> **REQUIREMENT**: Rewrite the lines of every entry, putting "Lieutenant" wherever "Ensign" appears and leaving everything else the same.

> **EXTRACTED RECORDS**:
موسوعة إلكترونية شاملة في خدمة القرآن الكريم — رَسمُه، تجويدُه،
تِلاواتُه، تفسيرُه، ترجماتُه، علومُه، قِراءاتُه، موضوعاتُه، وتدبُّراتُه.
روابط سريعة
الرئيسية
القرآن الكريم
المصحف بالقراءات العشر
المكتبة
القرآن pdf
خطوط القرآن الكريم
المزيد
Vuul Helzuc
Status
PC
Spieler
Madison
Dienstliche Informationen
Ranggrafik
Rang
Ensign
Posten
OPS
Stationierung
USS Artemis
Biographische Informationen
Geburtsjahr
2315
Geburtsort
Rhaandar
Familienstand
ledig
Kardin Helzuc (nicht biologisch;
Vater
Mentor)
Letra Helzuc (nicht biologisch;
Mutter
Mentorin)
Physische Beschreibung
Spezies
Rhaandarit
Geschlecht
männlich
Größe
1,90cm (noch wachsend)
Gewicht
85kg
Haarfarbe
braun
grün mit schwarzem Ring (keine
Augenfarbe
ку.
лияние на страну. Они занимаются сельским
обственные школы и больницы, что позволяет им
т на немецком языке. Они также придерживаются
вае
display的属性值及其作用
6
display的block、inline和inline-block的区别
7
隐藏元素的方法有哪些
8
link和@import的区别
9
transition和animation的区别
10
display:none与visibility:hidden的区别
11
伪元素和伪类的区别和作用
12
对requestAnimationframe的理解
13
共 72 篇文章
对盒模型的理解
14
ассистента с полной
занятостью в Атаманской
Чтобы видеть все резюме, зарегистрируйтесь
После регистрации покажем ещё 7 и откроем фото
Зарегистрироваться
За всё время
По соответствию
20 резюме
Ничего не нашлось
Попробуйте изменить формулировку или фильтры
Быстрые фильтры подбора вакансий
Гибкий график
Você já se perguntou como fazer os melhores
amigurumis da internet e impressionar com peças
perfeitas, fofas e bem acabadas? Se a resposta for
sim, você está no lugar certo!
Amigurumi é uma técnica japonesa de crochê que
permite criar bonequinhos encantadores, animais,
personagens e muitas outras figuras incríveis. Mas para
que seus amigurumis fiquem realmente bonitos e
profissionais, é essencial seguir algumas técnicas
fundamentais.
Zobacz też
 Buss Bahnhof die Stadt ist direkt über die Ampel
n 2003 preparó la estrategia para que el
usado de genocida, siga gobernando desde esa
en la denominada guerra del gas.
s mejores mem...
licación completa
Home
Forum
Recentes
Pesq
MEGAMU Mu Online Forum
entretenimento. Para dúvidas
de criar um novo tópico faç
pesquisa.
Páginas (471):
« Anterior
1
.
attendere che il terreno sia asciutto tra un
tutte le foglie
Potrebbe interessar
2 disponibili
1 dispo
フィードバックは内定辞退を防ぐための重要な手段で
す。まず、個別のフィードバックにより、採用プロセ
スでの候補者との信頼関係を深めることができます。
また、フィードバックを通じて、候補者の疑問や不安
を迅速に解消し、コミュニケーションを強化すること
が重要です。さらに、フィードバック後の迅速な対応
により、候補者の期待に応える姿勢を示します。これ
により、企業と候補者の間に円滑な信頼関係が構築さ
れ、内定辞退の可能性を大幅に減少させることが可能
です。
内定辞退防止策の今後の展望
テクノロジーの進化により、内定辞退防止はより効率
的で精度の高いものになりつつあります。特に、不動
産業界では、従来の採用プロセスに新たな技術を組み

> **COMPLETED TASK**:
موسوعة إلكترونية شاملة في خدمة القرآن الكريم — رَسمُه، تجويدُه،
تِلاواتُه، تفسيرُه، ترجماتُه، علومُه، قِراءاتُه، موضوعاتُه، وتدبُّراتُه.
روابط سريعة
الرئيسية
القرآن الكريم
المصحف بالقراءات العشر
المكتبة
القرآن pdf
خطوط القرآن الكريم
المزيد
Vuul Helzuc
Status
PC
Spieler
Madison
Dienstliche Informationen
Ranggrafik
Rang
Lieutenant
Posten
OPS
Stationierung
USS Artemis
Biographische Informationen
Geburtsjahr
2315
Geburtsort
Rhaandar
Familienstand
ledig
Kardin Helzuc (nicht biologisch;
Vater
Mentor)
Letra Helzuc (nicht biologisch;
Mutter
Mentorin)
Physische Beschreibung
Spezies
Rhaandarit
Geschlecht
männlich
Größe
1,90cm (noch wachsend)
Gewicht
85kg
Haarfarbe
braun
grün mit schwarzem Ring (keine
Augenfarbe
ку.
лияние на страну. Они занимаются сельским
обственные школы и больницы, что позволяет им
т на немецком языке. Они также придерживаются
вае
display的属性值及其作用
6
display的block、inline和inline-block的区别
7
隐藏元素的方法有哪些
8
link和@import的区别
9
transition和animation的区别
10
display:none与visibility:hidden的区别
11
伪元素和伪类的区别和作用
12
对requestAnimationframe的理解
13
共 72 篇文章
对盒模型的理解
14
ассистента с полной
занятостью в Атаманской
Чтобы видеть все резюме, зарегистрируйтесь
После регистрации покажем ещё 7 и откроем фото
Зарегистрироваться
За всё время
По соответствию
20 резюме
Ничего не нашлось
Попробуйте изменить формулировку или фильтры
Быстрые фильтры подбора вакансий
Гибкий график
Você já se perguntou como fazer os melhores
amigurumis da internet e impressionar com peças
perfeitas, fofas e bem acabadas? Se a resposta for
sim, você está no lugar certo!
Amigurumi é uma técnica japonesa de crochê que
permite criar bonequinhos encantadores, animais,
personagens e muitas outras figuras incríveis. Mas para
que seus amigurumis fiquem realmente bonitos e
profissionais, é essencial seguir algumas técnicas
fundamentais.
Zobacz też
 Buss Bahnhof die Stadt ist direkt über die Ampel
n 2003 preparó la estrategia para que el
usado de genocida, siga gobernando desde esa
en la denominada guerra del gas.
s mejores mem...
licación completa
Home
Forum
Recentes
Pesq
MEGAMU Mu Online Forum
entretenimento. Para dúvidas
de criar um novo tópico faç
pesquisa.
Páginas (471):
« Anterior
1
.
attendere che il terreno sia asciutto tra un
tutte le foglie
Potrebbe interessar
2 disponibili
1 dispo
フィードバックは内定辞退を防ぐための重要な手段で
す。まず、個別のフィードバックにより、採用プロセ
スでの候補者との信頼関係を深めることができます。
また、フィードバックを通じて、候補者の疑問や不安
を迅速に解消し、コミュニケーションを強化すること
が重要です。さらに、フィードバック後の迅速な対応
により、候補者の期待に応える姿勢を示します。これ
により、企業と候補者の間に円滑な信頼関係が構築さ
れ、内定辞退の可能性を大幅に減少させることが可能
です。
内定辞退防止策の今後の展望
テクノロジーの進化により、内定辞退防止はより効率
的で精度の高いものになりつつあります。特に、不動
産業界では、従来の採用プロセスに新たな技術を組み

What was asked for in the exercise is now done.